Inhaltsbeschreibung
Sexueller Missbrauch in der katholischen Kirche ist keine rein binnenkirchliche Angelegenheit. Seine gesellschaftspolitische Relevanz hierzulande ergibt sich aus den Rechtsbeziehungen zum Staat und dessen ideellem Fundament, aber vor allem aus dem grassierenden Verlust an Ansehen und Glaubwürdigkeit einer Institution, die sich traditionell und teils rigide als Kompass für Werte und Moral begreift.

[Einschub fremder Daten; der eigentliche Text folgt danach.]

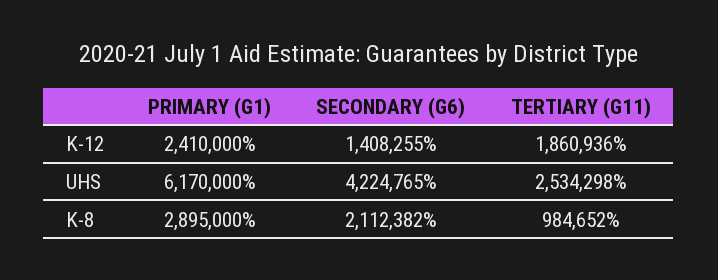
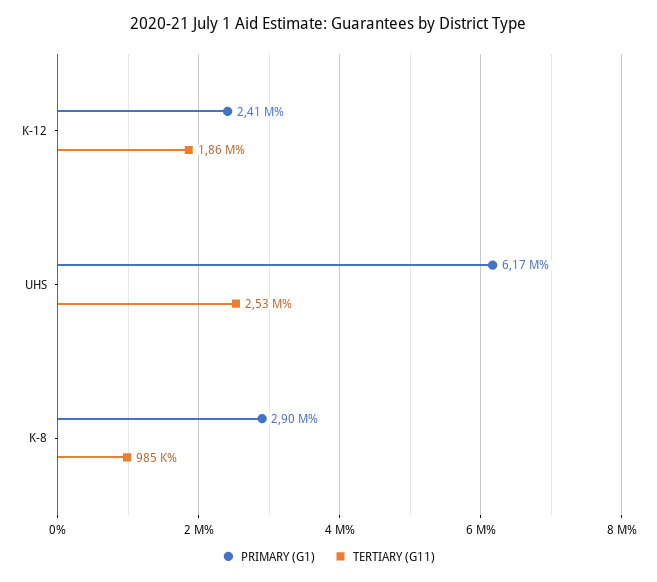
SECONDARY (G6), K-12: 1408255 -> none
SECONDARY (G6), UHS: 4224765 -> none
SECONDARY (G6), K-8: 2112382 -> none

Thomas Großbölting zeichnet die Geschichte des sexuellen Missbrauchs in der katholischen Kirche nach, für den er - zumal in den ersten Nachkriegsjahrzehnten – ein Ineinandergreifen von binnenkirchlichem Selbst- und Machtverständnis, religiöser Sozialisation und gesellschaftlichen Strukturen erkennt und die Praxis des jahrzehntelangen Vertuschens anprangert. Wer wurde und wird unter welchen Umständen zum Täter? Welche Rollen lassen sich dem Umfeld der Taten und der kirchlichen Hierarchie zuordnen? Wie sind, verglichen etwa mit den USA, wo Gerichte und Medien die Aufklärung sexuellen Missbrauchs in der Kirche vorantreiben oder dem staatlichen Engagement in Irland, die Zurückhaltung der deutschen Politik oder das Agieren der katholischen Kirche zu bewerten? Welche Perspektiven ergeben sich aus den zahlreichen Missbrauchsfällen für Staat, Gesellschaft und die katholische Kirche selbst, besonders aber für die Rechte und Erwartungen Betroffener? Viel zu lange, resümiert Großbölting, sei es um den Schutz der Institution und der Täter gegangen.